"""

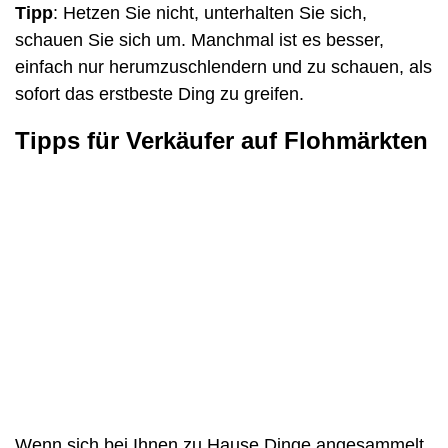
Tipp
: Hetzen Sie nicht, unterhalten Sie sich,
schauen Sie sich um. Manchmal ist es besser,
einfach nur herumzuschlendern und zu schauen, als
sofort das erstbeste Ding zu greifen.
Tipps für Verkäufer auf Flohmärkten
Wenn sich bei Ihnen zu Hause Dinge angesammelt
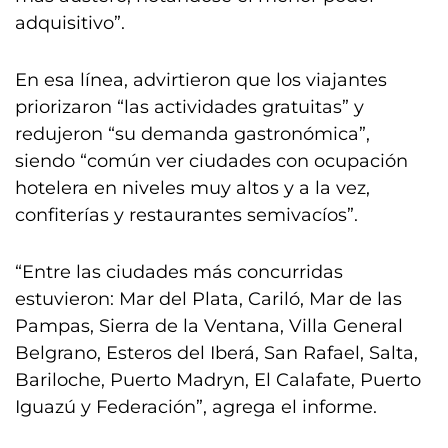
adquisitivo”.
En esa línea, advirtieron que los viajantes
priorizaron “las actividades gratuitas” y
redujeron “su demanda gastronómica”,
siendo “común ver ciudades con ocupación
hotelera en niveles muy altos y a la vez,
confiterías y restaurantes semivacíos”.
“Entre las ciudades más concurridas
estuvieron: Mar del Plata, Cariló, Mar de las
Pampas, Sierra de la Ventana, Villa General
Belgrano, Esteros del Iberá, San Rafael, Salta,
Bariloche, Puerto Madryn, El Calafate, Puerto
Iguazú y Federación”, agrega el informe.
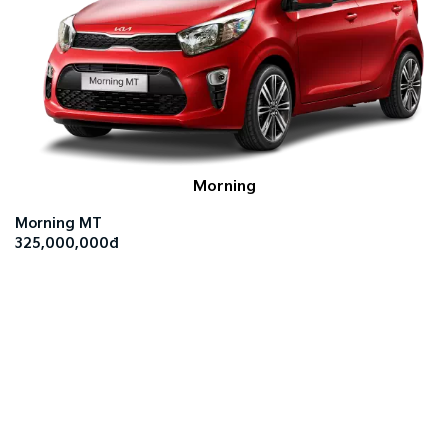
Morning
Morning MT
325,000,000đ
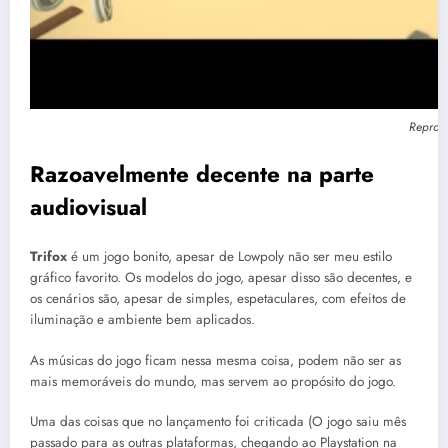
Reprodu
Razoavelmente decente na parte
audiovisual
Trifox
é um jogo bonito, apesar de Lowpoly não ser meu estilo
gráfico favorito. Os modelos do jogo, apesar disso são decentes, e
os cenários são, apesar de simples, espetaculares, com efeitos de
iluminação e ambiente bem aplicados.
As músicas do jogo ficam nessa mesma coisa, podem não ser as
mais memoráveis do mundo, mas servem ao propósito do jogo.
Uma das coisas que no lançamento foi criticada (O jogo saiu mês
passado para as outras plataformas, chegando ao Playstation na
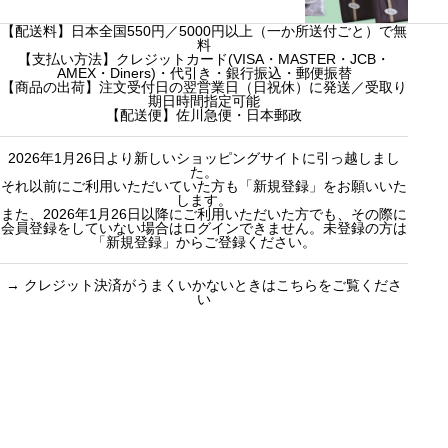
h
f
【配送料】日本全国550円／5000円以上（一か所送付ごと）で無
カスタムオー
料
o
【支払い方法】クレジットカード(VISA・MASTER・JCB・
ダーギフト
AMEX・Diners)・代引き・銀行振込・郵便振替
r
自由に選べる
【商品の出荷】注文受付日の翌営業日（日祝休）に発送／受取り
期日時間指定可能
:
紅茶ギフト
【配送便】佐川急便・日本郵政
2026年1月26日より新しいショッピングサイトに引っ越しまし
た。
それ以前にご利用いただいていた方も「新規登録」をお願いいた
します。
また、2026年1月26日以降にご利用いただいた方でも、その際に
会員登録をしていない場合はログインできません。未登録の方は
「新規登録」からご登録ください。
→
クレジット決済がうまくいかないときはこちらをご覧くださ
い
買い物のお手続きで
ショッピングに関する
迷ったらご覧ください
した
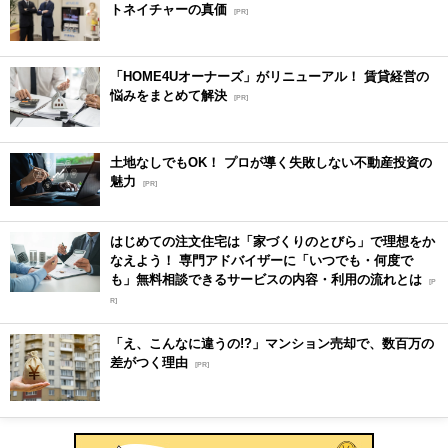
トネイチャーの真価
[PR]
「HOME4Uオーナーズ」がリニューアル！ 賃貸経営の
悩みをまとめて解決
[PR]
土地なしでもOK！ プロが導く失敗しない不動産投資の
魅力
[PR]
はじめての注文住宅は「家づくりのとびら」で理想をか
なえよう！ 専門アドバイザーに「いつでも・何度で
も」無料相談できるサービスの内容・利用の流れとは
[P
R]
「え、こんなに違うの!?」マンション売却で、数百万の
差がつく理由
[PR]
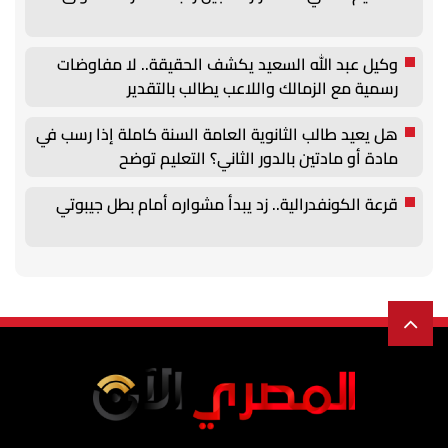
وكيل عبد الله السعيد يكشف الحقيقة.. لا مفاوضات
رسمية مع الزمالك واللاعب يطالب بالتقدير
هل يعيد طالب الثانوية العامة السنة كاملة إذا رسب في
مادة أو مادتين بالدور الثاني؟ التعليم توضح
قرعة الكونفدرالية.. زد يبدأ مشواره أمام بطل جيبوتي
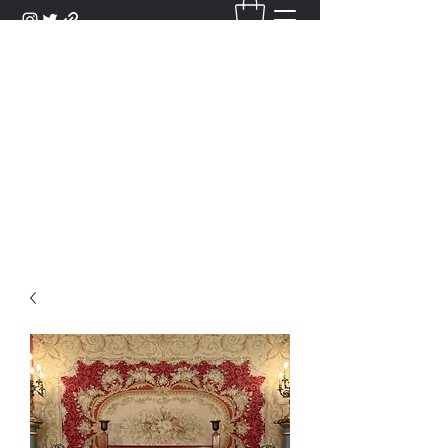
DANTAN
Bienvenue Dans Notre Galerie,
Découvrez Nos Antiquités et
Objets d'Art.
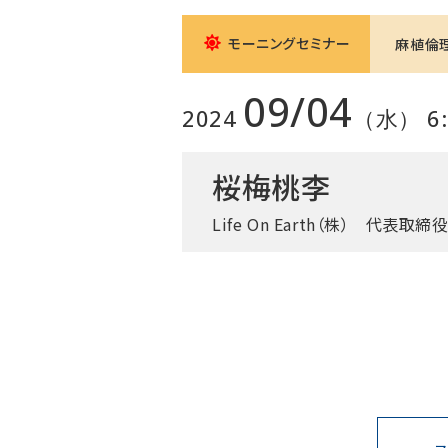
モーニングセミナー
麻植倫
09/04
2024
（水） 6:0
桜梅桃李
Life On Earth（株）
代表取締役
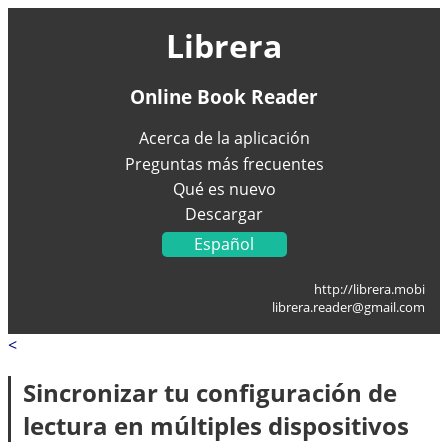
Librera
Online Book Reader
Acerca de la aplicación
Preguntas más frecuentes
Qué es nuevo
Descargar
Español
English
http://librera.mobi
Українська
librera.reader@gmail.com
Français
<
Deutsch
Italiano
Sincronizar tu configuración de
Portugal
lectura en múltiples dispositivos
العربية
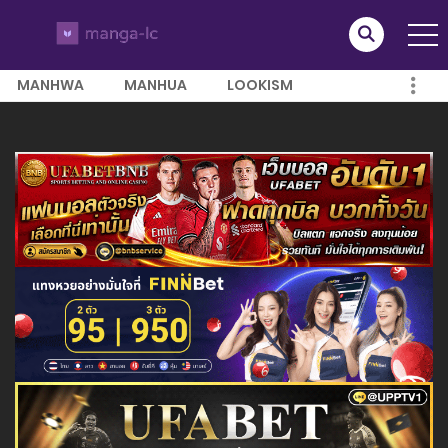
MANHWA
MANHUA
LOOKISM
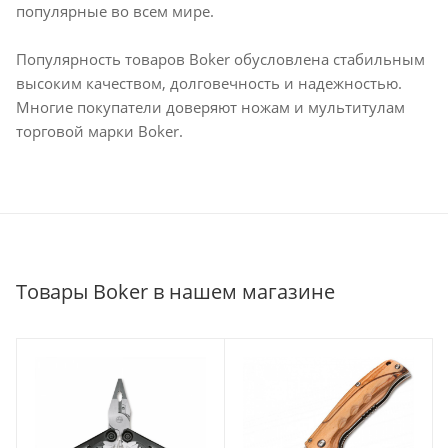
популярные во всем мире.
Популярность товаров Boker обусловлена стабильным
высоким качеством, долговечность и надежностью.
Многие покупатели доверяют ножам и мультитулам
торговой марки Boker.
Товары Boker в нашем магазине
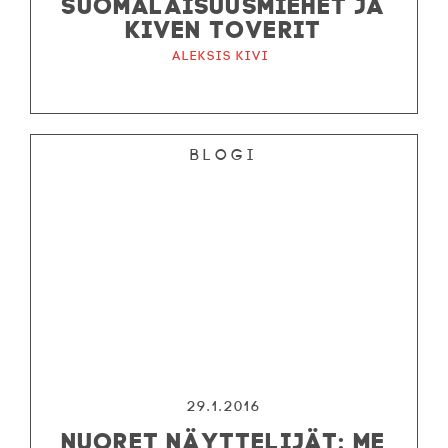
SUOMALAISUUSMIEHET JA
KIVEN TOVERIT
Aleksis Kivi
Blogi
29.1.2016
NUORET NÄYTTELIJÄT: ME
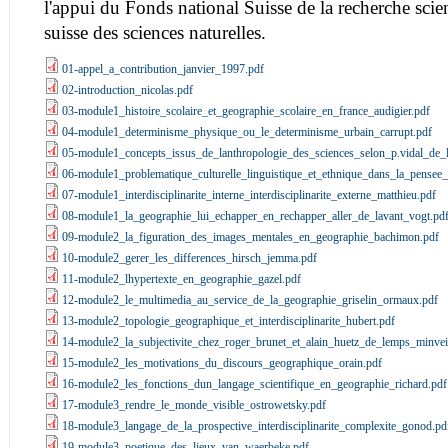
l'appui du Fonds national Suisse de la recherche scien
suisse des sciences naturelles.
01-appel_a_contribution_janvier_1997.pdf
02-introduction_nicolas.pdf
03-module1_histoire_scolaire_et_geographie_scolaire_en_france_audigier.pdf
04-module1_determinisme_physique_ou_le_determinisme_urbain_carrupt.pdf
05-module1_concepts_issus_de_lanthropologie_des_sciences_selon_p.vidal_de_l
06-module1_problematique_culturelle_linguistique_et_ethnique_dans_la_pensee_
07-module1_interdisciplinarite_interne_interdisciplinarite_externe_matthieu.pdf
08-module1_la_geographie_lui_echapper_en_rechapper_aller_de_lavant_vogt.pd
09-module2_la_figuration_des_images_mentales_en_geographie_bachimon.pdf
10-module2_gerer_les_differences_hirsch_jemma.pdf
11-module2_lhypertexte_en_geographie_gazel.pdf
12-module2_le_multimedia_au_service_de_la_geographie_griselin_ormaux.pdf
13-module2_topologie_geographique_et_interdisciplinarite_hubert.pdf
14-module2_la_subjectivite_chez_roger_brunet_et_alain_huetz_de_lemps_minveil
15-module2_les_motivations_du_discours_geographique_orain.pdf
16-module2_les_fonctions_dun_langage_scientifique_en_geographie_richard.pdf
17-module3_rendre_le_monde_visible_ostrowetsky.pdf
18-module3_langage_de_la_prospective_interdisciplinarite_complexite_gonod.pd
19-module3_poetique_des_lieux_van_waerbeke.pdf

"""

** EXERCISE **
Return all lines of the material above in which "jogo" occurs.

** SOLUTION **
é um jogo bonito, apesar de Lowpoly não ser meu estilo
gráfico favorito. Os modelos do jogo, apesar disso são decentes, e
As músicas do jogo ficam nessa mesma coisa, podem não ser as
mais memoráveis do mundo, mas servem ao propósito do jogo.
Uma das coisas que no lançamento foi criticada (O jogo saiu mês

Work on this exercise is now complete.